• [Written problem]: Lay out the part of the records below that opens with the line containing "pose: elev=57.1 azim=118.6" and closes with the line containing "Dot at: (406, 297)" as a JSON list of strings. Give one string per line and leave out any blank lines.

+ + +

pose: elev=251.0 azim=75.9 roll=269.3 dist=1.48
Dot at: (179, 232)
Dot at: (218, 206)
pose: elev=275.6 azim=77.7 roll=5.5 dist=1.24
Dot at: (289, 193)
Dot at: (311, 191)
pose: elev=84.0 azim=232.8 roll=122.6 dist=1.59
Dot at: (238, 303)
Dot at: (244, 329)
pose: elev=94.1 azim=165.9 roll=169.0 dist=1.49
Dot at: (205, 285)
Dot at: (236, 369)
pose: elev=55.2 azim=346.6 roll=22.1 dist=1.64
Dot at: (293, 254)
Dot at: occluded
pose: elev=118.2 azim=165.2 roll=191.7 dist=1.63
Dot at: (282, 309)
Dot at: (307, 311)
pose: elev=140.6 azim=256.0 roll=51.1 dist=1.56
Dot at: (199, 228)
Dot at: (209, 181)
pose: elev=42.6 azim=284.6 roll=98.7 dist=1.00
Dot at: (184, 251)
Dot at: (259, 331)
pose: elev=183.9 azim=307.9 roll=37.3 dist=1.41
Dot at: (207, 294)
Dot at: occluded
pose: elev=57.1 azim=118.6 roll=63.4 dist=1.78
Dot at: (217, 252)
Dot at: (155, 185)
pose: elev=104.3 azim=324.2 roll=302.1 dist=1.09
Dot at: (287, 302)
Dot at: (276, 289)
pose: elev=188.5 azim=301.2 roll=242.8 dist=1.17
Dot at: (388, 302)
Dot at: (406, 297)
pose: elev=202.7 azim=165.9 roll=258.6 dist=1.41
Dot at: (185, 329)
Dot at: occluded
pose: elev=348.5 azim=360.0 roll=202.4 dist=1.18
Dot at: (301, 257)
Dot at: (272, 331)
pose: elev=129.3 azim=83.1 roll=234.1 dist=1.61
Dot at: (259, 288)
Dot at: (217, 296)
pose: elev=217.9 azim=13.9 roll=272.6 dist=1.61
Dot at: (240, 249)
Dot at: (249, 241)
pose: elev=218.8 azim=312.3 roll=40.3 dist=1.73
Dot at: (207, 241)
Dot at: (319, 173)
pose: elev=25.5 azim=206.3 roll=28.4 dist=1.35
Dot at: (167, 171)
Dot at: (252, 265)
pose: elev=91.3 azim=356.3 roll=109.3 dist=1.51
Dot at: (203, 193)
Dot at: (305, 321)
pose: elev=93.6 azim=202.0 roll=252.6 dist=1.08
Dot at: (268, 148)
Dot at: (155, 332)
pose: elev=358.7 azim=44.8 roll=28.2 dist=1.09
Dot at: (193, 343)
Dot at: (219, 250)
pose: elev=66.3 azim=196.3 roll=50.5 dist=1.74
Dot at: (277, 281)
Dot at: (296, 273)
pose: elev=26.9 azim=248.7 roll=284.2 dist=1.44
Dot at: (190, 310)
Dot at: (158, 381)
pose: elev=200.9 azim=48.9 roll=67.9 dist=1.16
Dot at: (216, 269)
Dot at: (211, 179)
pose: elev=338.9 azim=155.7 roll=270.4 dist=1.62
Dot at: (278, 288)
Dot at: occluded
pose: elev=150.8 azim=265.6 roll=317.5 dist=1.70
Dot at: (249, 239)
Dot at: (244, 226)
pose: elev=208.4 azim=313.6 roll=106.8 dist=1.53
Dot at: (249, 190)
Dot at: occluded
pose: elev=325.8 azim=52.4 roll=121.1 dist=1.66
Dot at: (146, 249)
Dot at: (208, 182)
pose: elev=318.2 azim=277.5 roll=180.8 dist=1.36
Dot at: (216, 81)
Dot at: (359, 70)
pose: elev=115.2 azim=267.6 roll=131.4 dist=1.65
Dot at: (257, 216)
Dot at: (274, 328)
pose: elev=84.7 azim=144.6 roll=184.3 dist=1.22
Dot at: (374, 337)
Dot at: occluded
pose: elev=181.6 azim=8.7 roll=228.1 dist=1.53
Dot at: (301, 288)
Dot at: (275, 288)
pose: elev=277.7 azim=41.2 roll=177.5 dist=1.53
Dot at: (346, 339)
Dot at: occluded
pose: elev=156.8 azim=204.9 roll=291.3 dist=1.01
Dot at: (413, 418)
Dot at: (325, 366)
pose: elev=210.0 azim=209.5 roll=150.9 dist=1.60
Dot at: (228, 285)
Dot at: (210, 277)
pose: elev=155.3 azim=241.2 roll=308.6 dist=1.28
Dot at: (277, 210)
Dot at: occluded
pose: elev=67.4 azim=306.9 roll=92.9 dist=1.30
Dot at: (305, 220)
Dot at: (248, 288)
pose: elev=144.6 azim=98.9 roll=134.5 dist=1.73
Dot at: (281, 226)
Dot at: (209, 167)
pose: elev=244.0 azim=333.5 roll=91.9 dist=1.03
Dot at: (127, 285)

+ + +

• [Expected output]:
[
  "pose: elev=57.1 azim=118.6 roll=63.4 dist=1.78",
  "Dot at: (217, 252)",
  "Dot at: (155, 185)",
  "pose: elev=104.3 azim=324.2 roll=302.1 dist=1.09",
  "Dot at: (287, 302)",
  "Dot at: (276, 289)",
  "pose: elev=188.5 azim=301.2 roll=242.8 dist=1.17",
  "Dot at: (388, 302)",
  "Dot at: (406, 297)"
]